Despite previous studies that showed that the presence of mental disorders was strongly correlated with higher use of health care services in São Paulo [22], there is a possibility that the prevailing stigmas against mental disorders and the low accessibility to specialty care could push a large number of individuals to prefer self-medication instead of formal clinical visits [23]. Although both anxiety and any mental disorders were significantly associated with higher health expenditure and lost days of normal activity, our analyses showed that depression was associated with higher direct health costs. Its independent effect on health expenditure surpassed hypertension and diabetes by US$80.55 and US$130.26, respectively.

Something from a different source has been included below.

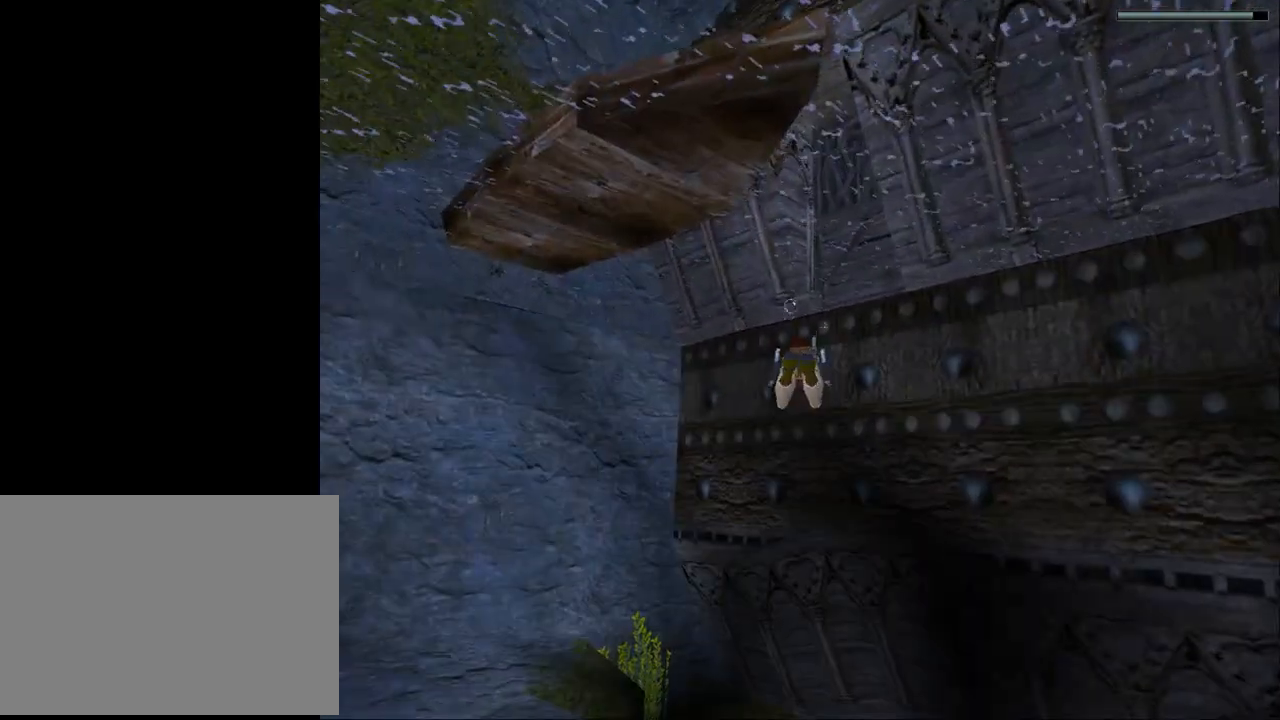
{"buttons": ["SQUARE", "DPAD_UP", "DPAD_RIGHT"], "events": [[67, "DPAD_RIGHT", "down"]]}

Lost days of normal activity were also statistically associated with the presence of depression, anxiety and any mental disorders. As with health expenditure, depression was associated with a higher incremental effect than anxiety, for which an association had already been described in a previous analysis [24]. On the final multilevel model, depression was associated with an annual 9.70 days of being completely unable to perform normal activities or working. That number was smaller for anxiety and any mental disorders (3.78 and 3.94), but it was still statistically significant. This adds an extra burden to the direct expenditure, as missing days of work are associated with loss of productivity and lower wages [7].

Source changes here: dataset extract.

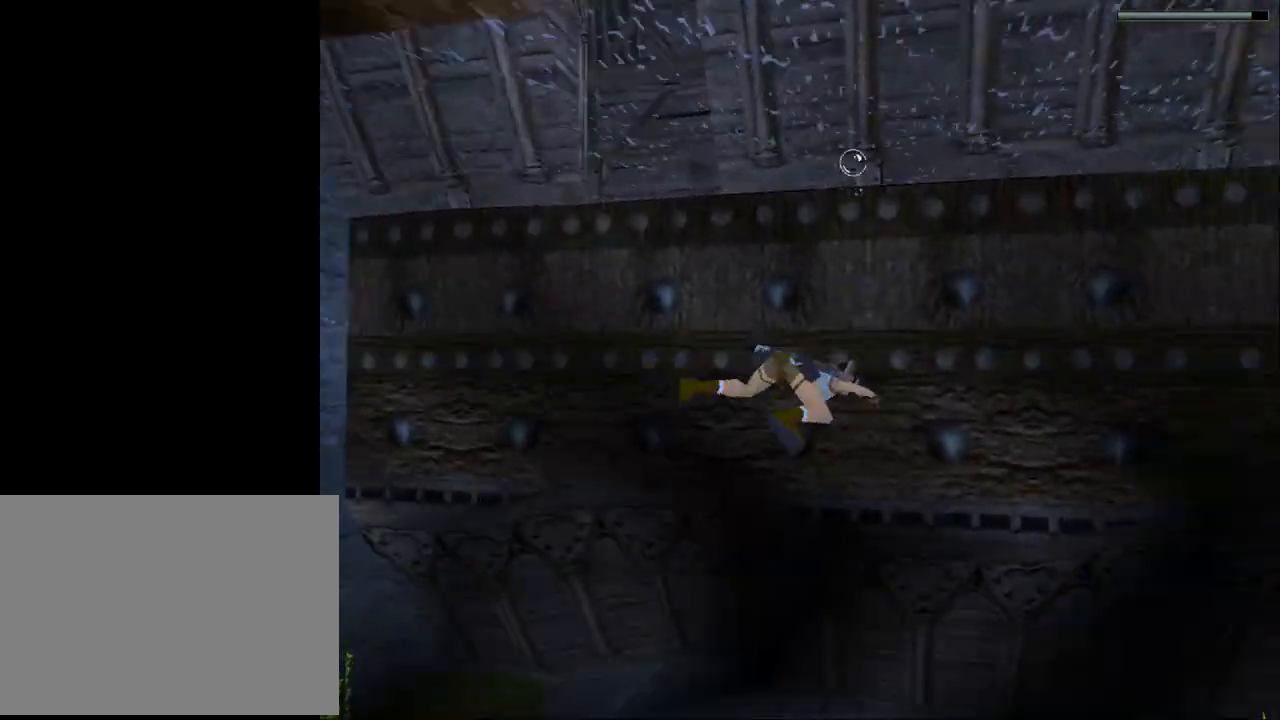
{"buttons": ["SQUARE"], "events": [[333, "DPAD_RIGHT", "up"], [333, "DPAD_UP", "up"]]}
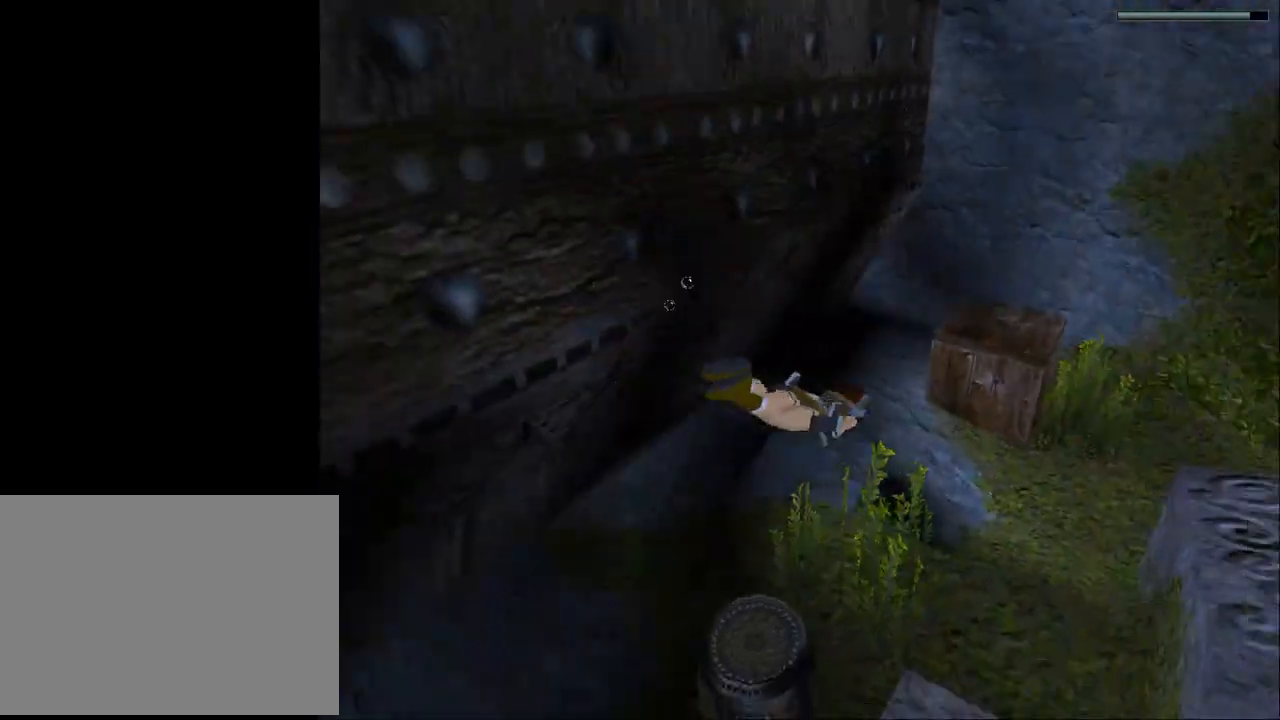
{"buttons": ["SQUARE"], "events": [[33, "DPAD_DOWN", "down"], [200, "DPAD_LEFT", "down"], [300, "DPAD_DOWN", "up"], [300, "DPAD_LEFT", "up"]]}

Brazil has a poor history of dealing with mental disorders, and has considerably fewer psychiatrists per residents than developed countries [4]. One important strength of our study was that it did not simply ask individuals if they had ever been diagnosed with a mental disorder, but used the WMH-CIDI, a fully structured lay interview, to identify its presence. There is a growing debate on the literature if the recent increase in the burden of mental health is solely due to an increase in diagnosis or to an actual higher number of individuals with mental disorders [25]. Given the fact that Brazil still has a poor access to mental healthcare, the use of self-referred data on mental disorders could have significantly underestimate its presence. On the other hand, even a validated questionnaire such as WHM-CIDI has its limitation due to local cultural differences in admitting some of the emotional symptoms and substance use problems [26].

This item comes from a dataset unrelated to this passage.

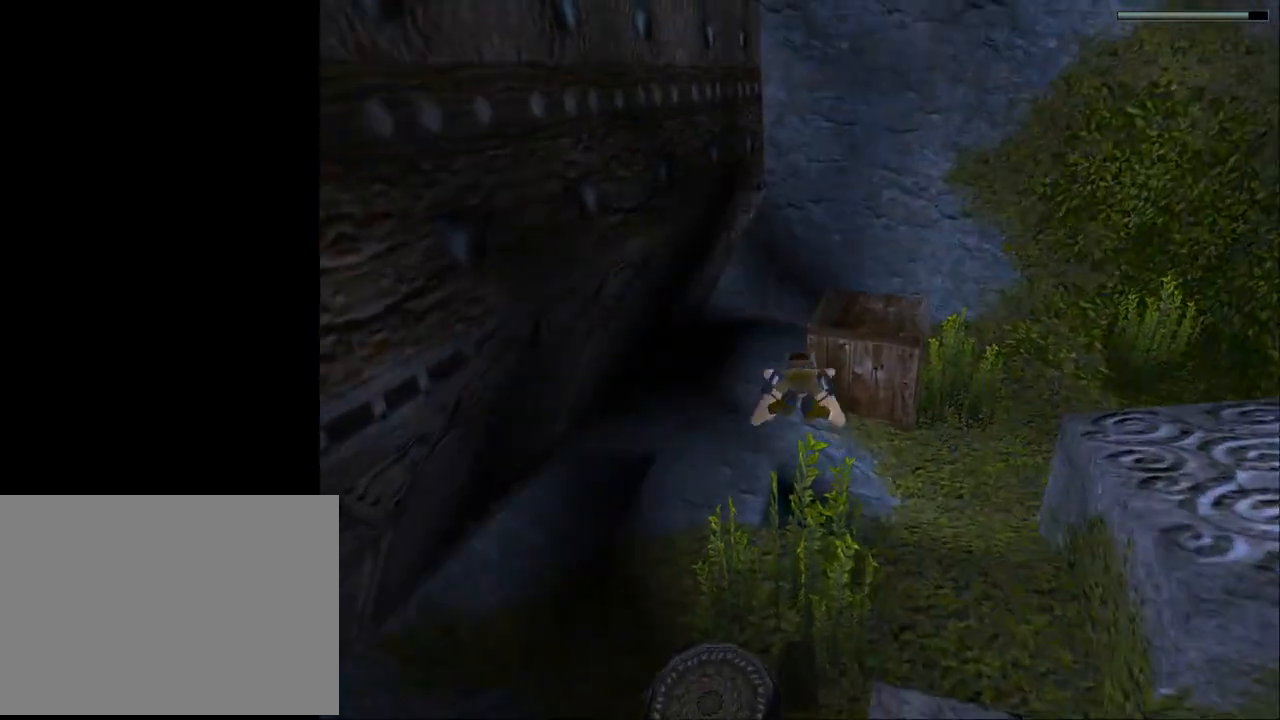
{"buttons": ["SQUARE"], "events": []}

We note other limitations of our study. First, despite having a relatively acceptable response rate (81.3 %), the presence of response bias cannot be discarded. Second, it was based on a cross-sectional survey, so the temporal association between mental disorders and health expenditure and lost days of normal activity was not established. Third, the sampling strategy was based on area probability, which means that each of the separate individual characteristics were not individually representative of the population. Fourth, it could be argued that another limitation is that individuals were asked about health expenditure and lost days of normal activity in terms of any disease and not specifically for mental disorders, but even if this question was available, we would still argue that an overall analysis is more appropriate due to the multicausality of mental disorders and the challenge that is identifying the importance of mental disorders as the determining cause of a lost day of normal activity or a healthcare expenditure.

Conclusion

Our analysis found a robust association of depression, anxiety and any mental disorder with incremental health expenditure and lost days of normal activity, even in a country with a universal free-of-charge healthcare system. These results highlight the growing importance of mental disorders as a defining public health issue for developing countries, not only in terms of individual wellbeing but also in terms of its economic and societal consequences. Expanding public mental healthcare coverage could help to decrease individual health expenditures in Brazil, but will require a public health commitment from the government and a change from the current stigma against mental disorders.